Answer these questions about the Scala thread on replacing special characters below.
(a) Which method does the person asking say doesn't seem to work?
(b) Which characters does the answer say its regex will allow?
(c) In the related post, what does the poster want to replace whitespaces with?
┌─ Passage to read
Replacing special characters in scala - scala

I am working on a scala and want to replace special characters from my dataframe replaceAll doesn't seem to work, is there any other way ?
My code is this:
val specialchar = dataframe.select(column).replaceAll("[^A-za-z]+","")

You can provide the allowed characters in regex .
Try following
val badDF = Seq(("7369", "SMI_)(TH" , "2010-12-17", "800.00"), ("7499", "AL#;__#$LEN","2011-02-20", "1600.00")).toDF("empno", "ename","hire_date", "sal")
val cleanedDF = badDF.select(badDF.columns.map(c => regexp_replace(badDF(c), """[^A-Z a-z 0-9]""", "").alias(c)): _*)
cleanedDF.show
ename contains special characters. above regex will only allow Capital/Small a-z characters and 0-9 digits. All other characters will be removed.

Related

How do i replace whitespace with underscore and encode values in scala array / list

I have a spark scala dataframe which has column "Name"
I have extracted the values of that column in to scala array[string]
org_name: Array[String] = Array(SARATOGA SENIOR HIGH SCHOOL)
I want to replace whitespaces with _ and encode that value in to utf-8 (any encoding is fine as long as it replaces special chars with something else)
└─
┌─ Records
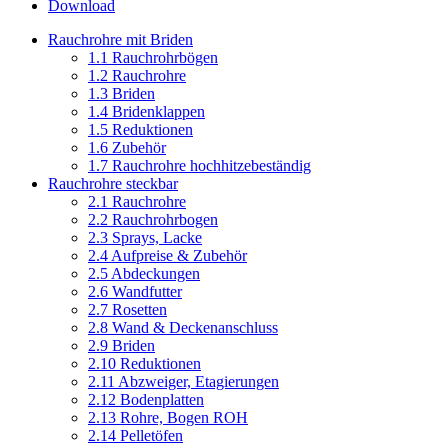
Download
Rauchrohre mit Briden
1.1 Rauchrohrbögen
1.2 Rauchrohre
1.3 Briden
1.4 Bridenklappen
1.5 Reduktionen
1.6 Zubehör
1.7 Rauchrohre hochhitzebeständig
Rauchrohre steckbar
2.1 Rauchrohre
2.2 Rauchrohrbogen
2.3 Sprays, Lacke
2.4 Aufpreise & Zubehör
2.5 Abdeckungen
2.6 Wandfutter
2.7 Rosetten
2.8 Wand & Deckenanschluss
2.9 Briden
2.10 Reduktionen
2.11 Abzweiger, Etagierungen
2.12 Bodenplatten
2.13 Rohre, Bogen ROH
2.14 Pelletöfen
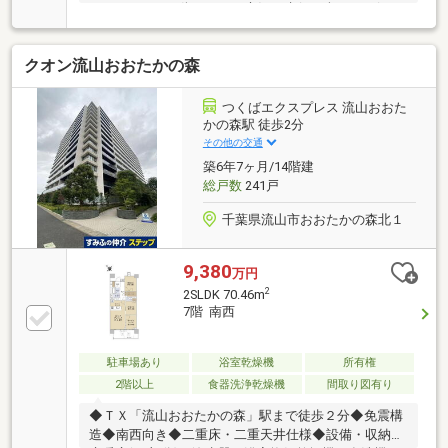
ーンのことや、街のこと、市況の先行き含めてお伝え
させていただきます！！■独自のFP相談【未来カレン
ダー】住宅購入の資金計画は未来を見据えて立てなけ
クオン流山おおたかの森
ればいけません。漠然とした不安や悩みを『見える
化』して幸せな未来へのスタートを切りましょう。■
業界初の無料アフターサポート【TOHO HOUSE
つくばエクスプレス 流山おおた
CLUB】『住まい』のご購入はゴールではなくスタート
かの森駅 徒歩2分
です。お客様の『住まい』と『暮らし』の安心と安全
その他の交通
を守るサービスを全て無料で提供しています。詳細は
築6年7ヶ月/14階建
お気軽にお問合せ下さい！
総戸数
241戸
千葉県流山市おおたかの森北１
9,380
万円
2
2SLDK 70.46m
7階 南西
駐車場あり
浴室乾燥機
所有権
2階以上
食器洗浄乾燥機
間取り図有り
◆ＴＸ「流山おおたかの森」駅まで徒歩２分◆免震構
造◆南西向き◆二重床・二重天井仕様◆設備・収納・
└─
## [Exercise answer]
(a) replaceAll
(b) Capital and small a-z characters and 0-9 digits
(c) An underscore (_)